Task brief: Reproduce the part of the stepping-stones excerpt below that starts at the words "As I write I" and stops after "be like them.".

As I write I remember many more stepping stones of my life. There would be even more which may have escaped my attention. And there are few rocks that continue to give me strength for an extended period even now. Today I thank them all.
My Little Thought Of Life in this context is that in growth of every individual there are stepping stones. These are the people who enter your life at the right time, give their contribution and then fade away. But this contribution of theirs becomes an important stepping stone in your journey. When we say that we are self-made people, we must remember many who played a role in that, sometime silently and unobtrusively. It is not necessary that support comes from immediate family alone. There are many more silent hands and silent prayers that make you what you eventually become. Remember them, cherish them and try to be like them.

Data extracts:
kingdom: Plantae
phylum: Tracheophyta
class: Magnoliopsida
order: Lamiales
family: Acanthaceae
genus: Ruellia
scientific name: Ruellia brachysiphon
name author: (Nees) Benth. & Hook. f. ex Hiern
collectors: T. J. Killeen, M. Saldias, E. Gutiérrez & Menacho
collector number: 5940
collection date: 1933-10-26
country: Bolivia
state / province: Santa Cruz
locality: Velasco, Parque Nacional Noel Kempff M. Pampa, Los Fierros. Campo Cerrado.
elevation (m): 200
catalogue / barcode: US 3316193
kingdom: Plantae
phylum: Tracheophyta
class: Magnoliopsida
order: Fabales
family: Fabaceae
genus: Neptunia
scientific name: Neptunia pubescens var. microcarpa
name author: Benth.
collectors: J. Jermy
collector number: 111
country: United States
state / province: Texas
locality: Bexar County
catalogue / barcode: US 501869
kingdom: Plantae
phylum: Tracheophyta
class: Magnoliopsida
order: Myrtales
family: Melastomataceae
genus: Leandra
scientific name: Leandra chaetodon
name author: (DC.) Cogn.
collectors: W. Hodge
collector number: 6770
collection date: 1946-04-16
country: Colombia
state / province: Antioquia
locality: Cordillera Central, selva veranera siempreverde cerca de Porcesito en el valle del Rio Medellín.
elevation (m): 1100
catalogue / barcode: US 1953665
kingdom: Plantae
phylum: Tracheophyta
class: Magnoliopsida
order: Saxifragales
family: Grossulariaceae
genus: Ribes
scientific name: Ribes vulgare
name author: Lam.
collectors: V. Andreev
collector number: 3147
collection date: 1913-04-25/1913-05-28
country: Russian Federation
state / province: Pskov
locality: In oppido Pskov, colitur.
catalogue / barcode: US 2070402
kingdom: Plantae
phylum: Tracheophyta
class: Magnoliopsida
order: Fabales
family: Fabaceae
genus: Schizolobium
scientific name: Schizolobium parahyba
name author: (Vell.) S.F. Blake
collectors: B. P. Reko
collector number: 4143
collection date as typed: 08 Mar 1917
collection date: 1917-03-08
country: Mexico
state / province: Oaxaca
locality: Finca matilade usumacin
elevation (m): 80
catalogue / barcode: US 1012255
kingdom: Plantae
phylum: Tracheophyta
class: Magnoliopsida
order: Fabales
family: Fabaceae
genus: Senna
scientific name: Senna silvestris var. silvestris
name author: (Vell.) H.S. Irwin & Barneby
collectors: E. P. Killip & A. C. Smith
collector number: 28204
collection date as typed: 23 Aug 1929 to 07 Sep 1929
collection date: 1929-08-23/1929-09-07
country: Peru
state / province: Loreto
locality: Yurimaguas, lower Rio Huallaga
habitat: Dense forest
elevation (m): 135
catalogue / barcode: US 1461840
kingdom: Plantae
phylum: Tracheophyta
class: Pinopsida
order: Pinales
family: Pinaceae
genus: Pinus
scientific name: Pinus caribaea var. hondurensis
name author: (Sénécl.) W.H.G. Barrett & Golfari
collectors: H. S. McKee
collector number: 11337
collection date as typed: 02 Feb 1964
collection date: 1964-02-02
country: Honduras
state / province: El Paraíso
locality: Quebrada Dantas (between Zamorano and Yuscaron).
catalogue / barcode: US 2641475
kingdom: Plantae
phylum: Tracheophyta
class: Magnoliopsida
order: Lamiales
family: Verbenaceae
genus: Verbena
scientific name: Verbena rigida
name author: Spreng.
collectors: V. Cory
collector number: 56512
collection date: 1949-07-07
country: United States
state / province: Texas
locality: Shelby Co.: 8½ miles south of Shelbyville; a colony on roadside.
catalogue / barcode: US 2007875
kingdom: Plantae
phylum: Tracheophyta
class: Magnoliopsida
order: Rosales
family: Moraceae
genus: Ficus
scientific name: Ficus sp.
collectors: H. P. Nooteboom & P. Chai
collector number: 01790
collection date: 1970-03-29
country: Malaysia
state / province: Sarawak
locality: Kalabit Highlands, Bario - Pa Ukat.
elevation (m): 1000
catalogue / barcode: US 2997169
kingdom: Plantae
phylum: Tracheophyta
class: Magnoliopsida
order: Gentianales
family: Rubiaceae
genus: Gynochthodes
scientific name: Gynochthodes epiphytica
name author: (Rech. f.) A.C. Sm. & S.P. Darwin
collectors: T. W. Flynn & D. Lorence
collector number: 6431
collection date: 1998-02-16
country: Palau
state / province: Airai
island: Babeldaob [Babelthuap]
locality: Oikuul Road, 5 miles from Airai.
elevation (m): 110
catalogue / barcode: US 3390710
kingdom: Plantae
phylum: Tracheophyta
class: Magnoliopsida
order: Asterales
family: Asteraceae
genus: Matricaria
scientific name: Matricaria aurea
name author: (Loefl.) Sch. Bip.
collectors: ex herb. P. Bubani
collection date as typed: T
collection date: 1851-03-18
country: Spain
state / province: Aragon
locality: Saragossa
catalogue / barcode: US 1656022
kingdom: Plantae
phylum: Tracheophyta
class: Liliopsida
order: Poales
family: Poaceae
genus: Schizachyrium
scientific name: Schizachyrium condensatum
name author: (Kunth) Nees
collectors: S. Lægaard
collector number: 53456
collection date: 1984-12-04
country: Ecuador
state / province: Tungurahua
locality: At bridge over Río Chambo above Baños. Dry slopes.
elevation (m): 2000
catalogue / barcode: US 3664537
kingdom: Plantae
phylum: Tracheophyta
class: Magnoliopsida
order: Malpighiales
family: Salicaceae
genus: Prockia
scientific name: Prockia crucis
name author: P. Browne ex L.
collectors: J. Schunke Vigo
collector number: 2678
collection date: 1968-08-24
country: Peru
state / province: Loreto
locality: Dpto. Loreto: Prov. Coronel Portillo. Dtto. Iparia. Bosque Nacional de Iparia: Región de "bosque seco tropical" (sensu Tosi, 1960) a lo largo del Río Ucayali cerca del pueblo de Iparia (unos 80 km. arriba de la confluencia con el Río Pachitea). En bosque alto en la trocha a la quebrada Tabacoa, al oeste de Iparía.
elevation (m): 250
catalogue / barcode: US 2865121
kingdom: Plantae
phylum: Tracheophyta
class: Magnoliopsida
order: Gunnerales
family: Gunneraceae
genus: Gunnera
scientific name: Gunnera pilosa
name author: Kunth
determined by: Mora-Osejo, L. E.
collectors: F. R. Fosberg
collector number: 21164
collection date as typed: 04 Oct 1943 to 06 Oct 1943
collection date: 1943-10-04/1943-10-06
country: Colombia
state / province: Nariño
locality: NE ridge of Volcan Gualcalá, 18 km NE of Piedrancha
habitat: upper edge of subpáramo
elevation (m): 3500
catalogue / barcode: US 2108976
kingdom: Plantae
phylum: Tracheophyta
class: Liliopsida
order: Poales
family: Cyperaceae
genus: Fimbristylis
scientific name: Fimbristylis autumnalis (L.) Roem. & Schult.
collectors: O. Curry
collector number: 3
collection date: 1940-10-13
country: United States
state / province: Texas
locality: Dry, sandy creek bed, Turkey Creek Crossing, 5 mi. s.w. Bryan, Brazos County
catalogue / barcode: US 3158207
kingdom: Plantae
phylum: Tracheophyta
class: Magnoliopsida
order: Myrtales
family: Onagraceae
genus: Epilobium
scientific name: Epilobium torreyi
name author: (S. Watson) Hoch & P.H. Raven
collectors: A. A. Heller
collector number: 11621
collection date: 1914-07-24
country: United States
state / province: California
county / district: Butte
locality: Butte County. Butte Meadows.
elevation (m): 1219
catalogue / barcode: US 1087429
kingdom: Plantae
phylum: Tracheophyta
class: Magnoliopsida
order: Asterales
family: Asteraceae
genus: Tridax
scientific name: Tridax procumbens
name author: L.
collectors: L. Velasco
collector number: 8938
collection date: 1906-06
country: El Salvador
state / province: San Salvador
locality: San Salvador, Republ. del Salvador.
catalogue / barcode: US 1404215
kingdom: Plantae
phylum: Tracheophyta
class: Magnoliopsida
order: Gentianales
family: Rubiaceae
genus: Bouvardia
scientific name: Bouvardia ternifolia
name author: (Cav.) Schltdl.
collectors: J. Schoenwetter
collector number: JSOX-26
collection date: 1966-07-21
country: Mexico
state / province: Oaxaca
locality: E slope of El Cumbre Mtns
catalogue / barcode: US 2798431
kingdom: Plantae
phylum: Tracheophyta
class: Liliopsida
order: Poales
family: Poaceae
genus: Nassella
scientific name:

Task output:
As I write I remember many more stepping stones of my life. There would be even more which may have escaped my attention. And there are few rocks that continue to give me strength for an extended period even now. Today I thank them all.
My Little Thought Of Life in this context is that in growth of every individual there are stepping stones. These are the people who enter your life at the right time, give their contribution and then fade away. But this contribution of theirs becomes an important stepping stone in your journey. When we say that we are self-made people, we must remember many who played a role in that, sometime silently and unobtrusively. It is not necessary that support comes from immediate family alone. There are many more silent hands and silent prayers that make you what you eventually become. Remember them, cherish them and try to be like them.